Senior Software Engineer - Alerting Systems And Metrics Analysis
B2B SAAS data observability software. Cribl does differently. What does that mean? It means we are a serious company that doesn't take itself too seriously; and we're looking for people who love to get stuff done, and laugh a bit along the way. We're growing rapidly - looking for collaborative, curious, and motivated team members who are passionate about putting customers first. As a remote-first company we believe in empowering our employees to do their best work, wherever they are. As the data engine for IT and Security many of the biggest names in the most demanding industries trust Cribl to solve their most pressing data needs. Ready to do the best work of your career? Join the herd and unlock your opportunity.
In this role, you will work closely with Product, Operations, and other business functions while collaborating with your direct team to own and deliver end-to-end features and functionality for our alerting and observability platform. As a Senior Software Engineer specializing in alerting systems and metrics analysis, you will bring your experience and expertise to help your team build intelligent, responsive alerting capabilities.
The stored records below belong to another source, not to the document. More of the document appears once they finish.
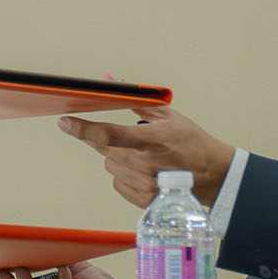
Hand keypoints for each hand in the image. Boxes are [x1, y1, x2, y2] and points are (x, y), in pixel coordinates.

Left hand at [58, 104, 232, 207]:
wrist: (213, 175)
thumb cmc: (190, 141)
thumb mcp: (166, 114)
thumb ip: (134, 97)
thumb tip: (110, 78)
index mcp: (151, 140)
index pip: (109, 134)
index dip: (83, 128)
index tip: (64, 122)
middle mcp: (146, 165)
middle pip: (105, 149)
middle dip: (107, 139)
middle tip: (125, 137)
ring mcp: (145, 185)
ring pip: (110, 165)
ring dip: (118, 157)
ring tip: (143, 155)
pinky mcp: (144, 200)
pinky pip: (117, 183)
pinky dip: (125, 175)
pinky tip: (144, 170)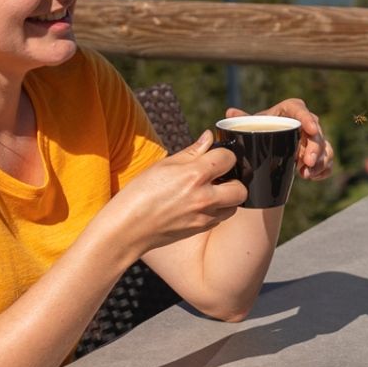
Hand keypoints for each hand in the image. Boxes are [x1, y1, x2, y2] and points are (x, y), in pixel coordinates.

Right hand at [103, 132, 245, 254]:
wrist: (127, 229)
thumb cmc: (140, 193)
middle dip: (234, 179)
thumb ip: (192, 152)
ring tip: (210, 191)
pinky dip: (217, 210)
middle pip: (241, 188)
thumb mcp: (163, 165)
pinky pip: (221, 217)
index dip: (223, 155)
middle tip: (218, 176)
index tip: (216, 157)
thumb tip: (209, 137)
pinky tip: (201, 204)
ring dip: (228, 197)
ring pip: (235, 205)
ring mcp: (204, 216)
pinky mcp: (201, 229)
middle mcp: (204, 197)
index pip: (228, 158)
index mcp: (194, 175)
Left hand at [230, 97, 333, 180]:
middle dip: (315, 147)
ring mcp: (313, 139)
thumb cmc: (259, 131)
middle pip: (315, 132)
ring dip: (320, 161)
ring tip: (306, 174)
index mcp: (289, 110)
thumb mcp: (251, 126)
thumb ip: (243, 120)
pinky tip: (312, 176)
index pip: (300, 110)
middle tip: (307, 162)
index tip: (310, 130)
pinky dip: (323, 169)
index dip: (307, 118)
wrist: (265, 146)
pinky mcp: (318, 154)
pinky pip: (327, 161)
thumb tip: (230, 112)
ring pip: (325, 147)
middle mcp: (304, 122)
You will have the opportunity to tackle complex observability challenges, owning the design, implementation, and rollout of alerting infrastructure with the support of your team.
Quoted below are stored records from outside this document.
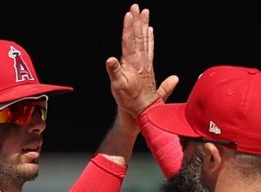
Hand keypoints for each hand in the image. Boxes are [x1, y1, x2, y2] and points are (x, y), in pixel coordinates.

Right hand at [106, 4, 178, 119]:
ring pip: (145, 40)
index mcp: (133, 63)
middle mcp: (141, 61)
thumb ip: (115, 72)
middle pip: (139, 36)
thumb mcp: (118, 87)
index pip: (130, 41)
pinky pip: (149, 48)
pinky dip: (150, 38)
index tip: (129, 13)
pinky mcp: (148, 66)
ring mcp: (146, 63)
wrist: (144, 111)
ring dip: (144, 25)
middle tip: (136, 6)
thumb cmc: (130, 101)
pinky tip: (150, 30)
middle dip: (137, 20)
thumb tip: (110, 59)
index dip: (128, 27)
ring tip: (145, 12)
As An Active Member Of Our Team, You Will...
- Design and build sophisticated alerting systems that enable proactive monitoring and incident detection across distributed systems
- Develop query-based alert rules and expressions using PromQL, SQL, and other query languages to surface meaningful insights
- Create intelligent alert routing, deduplication, and correlation mechanisms to reduce noise and improve signal quality
- Build scalable backend services for alert evaluation, notification delivery, and alert management workflows
- Optimize time-series data storage and query performance for high-volume metrics and telemetry data
- Develop intuitive interfaces for alert configuration, visualization, and management using React and modern frontend technologies
- Collaborate with cross-functional teams to understand monitoring requirements and deliver comprehensive alerting solutions
- Mentor and guide engineers on best practices for observability and alerting architecture
If You've Got It - We Want It...
- Strong proficiency in TypeScript/Node.js with a proven track record of building production-grade services
- Experience with query languages for metrics and monitoring (PromQL, SQL, or similar) and ability to write complex queries for data analysis
- Hands-on experience building or maintaining alerting systems, including rule evaluation engines and notification pipelines
- Experience with time-series databases and columnar storage systems (ClickHouse experience is a plus)
- Frontend development skills with React and modern JavaScript frameworks for building data visualization and management interfaces
- Strong understanding of distributed systems, data structures, and algorithms
- Experience with observability concepts including metrics, logs, traces, and their correlation
- Ability to work independently with minimal supervision and a track record of learning quickly
- Dedication to writing clean, maintainable, and well-tested code
- Prometheus ecosystem, including AlertManager
- Background in building rule engines or expression evaluation systems
- Experience with notification systems and integrations (PagerDuty, Slack, webhooks, etc.)
- Familiarity with observability tools like Grafana, EL